The revelatory image of the planet Jupiter, informing Mowgli’s approach to the end of his wildwood career and the poignant farewell to his Jungle friends, can be understood as a reference to the great Roman sky deity who was not only the god of thunder and lightning and the world’s weather, but who also presided over law and order. This classical allusion thus anticipates the theme of East and West which is to inform the adult Mowgli’s collaboration with ‘Gisborne of the Woods and Forests’. Moreover, in this final Jungle Book tale, when Mowgli steps once more into the kindly welcome of Messua’s hearth and home, the macrocosmic image of Jupiter is revealed as a precursor to the microcosm of the corresponding red glow of Messua’s oil lamp. By this light, Messua sees before her someone who is no longer her putative son but ‘a Godling of the Woods’, or a being ‘who might easily have been mistaken for some wild god of a jungle legend’ (304).
Acknowledgement: I am grateful to the British Astronomical Association and to Dr. Richard Miles for their assistance and for permission to quote Dr. Miles’s email communications.
WORKS CONSULTED
Kipling, Rudyard. The Light That Failed, London, Macmillan, 1891.

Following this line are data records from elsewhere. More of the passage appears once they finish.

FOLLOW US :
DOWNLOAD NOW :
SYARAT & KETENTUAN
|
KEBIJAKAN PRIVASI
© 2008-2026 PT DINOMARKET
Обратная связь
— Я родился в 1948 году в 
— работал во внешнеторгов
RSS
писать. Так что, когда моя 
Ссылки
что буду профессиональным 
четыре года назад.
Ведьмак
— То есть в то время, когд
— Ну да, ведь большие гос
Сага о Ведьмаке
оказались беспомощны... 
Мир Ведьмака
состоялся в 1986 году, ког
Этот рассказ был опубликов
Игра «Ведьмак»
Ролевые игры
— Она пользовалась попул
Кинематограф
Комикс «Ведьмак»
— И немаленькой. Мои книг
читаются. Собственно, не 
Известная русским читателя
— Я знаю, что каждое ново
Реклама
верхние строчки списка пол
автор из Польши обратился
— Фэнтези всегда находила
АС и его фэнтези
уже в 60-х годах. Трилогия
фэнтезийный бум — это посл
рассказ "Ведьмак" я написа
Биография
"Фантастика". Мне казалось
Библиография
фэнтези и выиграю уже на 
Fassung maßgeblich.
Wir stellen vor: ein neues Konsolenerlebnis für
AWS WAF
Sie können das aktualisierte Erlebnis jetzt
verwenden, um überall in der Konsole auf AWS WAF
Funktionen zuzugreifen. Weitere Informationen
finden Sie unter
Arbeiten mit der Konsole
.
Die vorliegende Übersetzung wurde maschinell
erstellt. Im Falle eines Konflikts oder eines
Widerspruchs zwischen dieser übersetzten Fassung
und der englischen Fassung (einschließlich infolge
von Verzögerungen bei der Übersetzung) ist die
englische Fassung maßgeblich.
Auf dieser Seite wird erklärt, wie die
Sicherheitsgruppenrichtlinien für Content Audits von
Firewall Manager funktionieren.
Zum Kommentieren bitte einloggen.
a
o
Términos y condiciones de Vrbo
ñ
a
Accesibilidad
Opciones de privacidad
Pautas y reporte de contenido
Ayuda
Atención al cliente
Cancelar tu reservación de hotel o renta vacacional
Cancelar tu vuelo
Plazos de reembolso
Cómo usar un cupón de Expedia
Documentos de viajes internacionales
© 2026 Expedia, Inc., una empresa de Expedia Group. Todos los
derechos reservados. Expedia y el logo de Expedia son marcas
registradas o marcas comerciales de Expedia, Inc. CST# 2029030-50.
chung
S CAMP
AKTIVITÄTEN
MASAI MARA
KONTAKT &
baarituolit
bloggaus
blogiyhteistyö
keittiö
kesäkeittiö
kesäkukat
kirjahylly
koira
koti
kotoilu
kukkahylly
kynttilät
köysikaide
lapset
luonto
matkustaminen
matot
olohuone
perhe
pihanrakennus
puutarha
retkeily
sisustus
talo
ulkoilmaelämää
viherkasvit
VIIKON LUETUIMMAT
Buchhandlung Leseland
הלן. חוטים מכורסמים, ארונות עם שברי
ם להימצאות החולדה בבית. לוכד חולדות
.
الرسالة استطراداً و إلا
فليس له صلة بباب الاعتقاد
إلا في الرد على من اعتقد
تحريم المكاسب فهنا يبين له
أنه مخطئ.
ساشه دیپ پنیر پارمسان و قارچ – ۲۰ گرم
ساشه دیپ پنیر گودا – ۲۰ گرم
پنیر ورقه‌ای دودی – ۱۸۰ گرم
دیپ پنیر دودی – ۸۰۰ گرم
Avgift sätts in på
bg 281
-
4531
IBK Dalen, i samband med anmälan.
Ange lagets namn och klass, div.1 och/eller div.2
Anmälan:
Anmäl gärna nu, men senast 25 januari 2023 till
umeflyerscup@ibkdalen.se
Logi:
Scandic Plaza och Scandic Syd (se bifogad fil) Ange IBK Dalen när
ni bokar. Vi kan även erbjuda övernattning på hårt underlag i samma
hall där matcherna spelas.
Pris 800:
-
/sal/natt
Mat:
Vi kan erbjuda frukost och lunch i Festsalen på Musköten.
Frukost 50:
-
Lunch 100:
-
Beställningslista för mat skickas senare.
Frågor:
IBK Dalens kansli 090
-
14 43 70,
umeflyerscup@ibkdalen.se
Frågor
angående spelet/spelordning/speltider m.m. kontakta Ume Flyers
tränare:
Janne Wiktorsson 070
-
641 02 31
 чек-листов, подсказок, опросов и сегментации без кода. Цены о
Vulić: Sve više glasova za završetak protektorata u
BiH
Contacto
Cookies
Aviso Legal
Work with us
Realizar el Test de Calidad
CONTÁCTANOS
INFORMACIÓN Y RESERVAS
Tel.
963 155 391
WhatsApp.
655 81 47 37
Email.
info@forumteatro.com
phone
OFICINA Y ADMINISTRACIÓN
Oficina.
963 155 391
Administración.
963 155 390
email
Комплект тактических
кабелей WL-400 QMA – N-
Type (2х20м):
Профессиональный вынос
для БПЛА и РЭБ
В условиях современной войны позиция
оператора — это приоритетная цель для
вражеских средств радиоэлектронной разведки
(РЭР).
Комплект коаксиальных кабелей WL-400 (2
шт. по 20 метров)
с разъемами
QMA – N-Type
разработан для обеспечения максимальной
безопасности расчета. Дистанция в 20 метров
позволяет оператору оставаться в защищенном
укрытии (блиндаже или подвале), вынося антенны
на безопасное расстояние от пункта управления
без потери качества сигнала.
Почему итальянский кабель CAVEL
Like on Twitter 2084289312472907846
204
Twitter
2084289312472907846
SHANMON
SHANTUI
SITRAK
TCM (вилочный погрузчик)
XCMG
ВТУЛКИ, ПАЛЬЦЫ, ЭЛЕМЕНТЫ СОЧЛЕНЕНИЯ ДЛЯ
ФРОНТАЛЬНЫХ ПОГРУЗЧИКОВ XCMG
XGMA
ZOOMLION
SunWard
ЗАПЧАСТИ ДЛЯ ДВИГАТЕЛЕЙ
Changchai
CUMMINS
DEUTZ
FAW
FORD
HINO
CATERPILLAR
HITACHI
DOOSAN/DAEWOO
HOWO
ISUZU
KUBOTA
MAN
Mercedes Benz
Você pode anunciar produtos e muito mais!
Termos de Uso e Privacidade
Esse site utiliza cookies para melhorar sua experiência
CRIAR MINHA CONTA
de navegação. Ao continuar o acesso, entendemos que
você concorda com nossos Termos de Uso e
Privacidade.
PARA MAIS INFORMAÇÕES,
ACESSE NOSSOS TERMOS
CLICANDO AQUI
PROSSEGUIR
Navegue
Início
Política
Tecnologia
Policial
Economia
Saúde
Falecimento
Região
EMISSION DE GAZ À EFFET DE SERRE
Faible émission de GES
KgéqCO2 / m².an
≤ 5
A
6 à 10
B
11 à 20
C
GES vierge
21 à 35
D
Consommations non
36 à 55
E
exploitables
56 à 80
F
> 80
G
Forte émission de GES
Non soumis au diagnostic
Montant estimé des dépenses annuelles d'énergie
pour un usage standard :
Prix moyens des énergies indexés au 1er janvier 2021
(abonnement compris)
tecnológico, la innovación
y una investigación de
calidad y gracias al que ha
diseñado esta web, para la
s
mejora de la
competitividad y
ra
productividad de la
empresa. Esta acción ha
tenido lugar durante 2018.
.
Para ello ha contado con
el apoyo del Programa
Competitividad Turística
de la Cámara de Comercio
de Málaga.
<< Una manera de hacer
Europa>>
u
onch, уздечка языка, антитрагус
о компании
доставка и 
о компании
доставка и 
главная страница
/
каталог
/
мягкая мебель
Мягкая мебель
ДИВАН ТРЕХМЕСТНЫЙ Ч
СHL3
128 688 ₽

Kipling, Rudyard. Something of Myself, for My Friends Known and Unknown, London, Macmillan, 1937.
Kipling, Rudyard. The Jungle Books (1894, 1895), edited by Kaori Nagai, London, Penguin Classics, 2013.
Pinney, Thomas, editor. Letters of Rudyard Kipling Volume 2, 1890–99, Iowa City, University of Iowa Press, 1990.
Wilson, Alastair. ‘The Rees and Carrington Extracts from Caroline Kipling’s Diaries’, The Kipling Society website, www.kiplingsociety.co.uk.
NOTES
1 Kipling, The Jungle Books, ed. Nagai, pp. 16-17, 192. All subsequent page references are to this edition.
2 Dr. Richard Miles is currently working on a book in which planetarium tools are used to go back through the Dark Age, Iron Age, and Bronze Age, to the time of Stonehenge.
3 ‘The apparent position of two celestial objects when they differ in ecliptic longitude by 180°’ (OED).
4 ‘A smoky atmosphere’: c.f, the epigraph poem titled ‘In Seonee’ of Ch. 4 of Kipling’s early novel, The Light That Failed (1891): ‘The wolf-cub at even lay hid in the corn, / When the smoke of the cooking hung grey’ (ll. 1–2); and ‘But the moon swept the smoke-wreaths away.’ (l. 5).
5 Carrie Kipling’s Diaries: quoted from the Rees and Carrington Extracts, ed. Wilson.
6 Kipling, Something of Myself, p. 123.
7 Kipling, ed. Pinney, Letters of Rudyard Kipling, Vol . 2, pp. 193–4.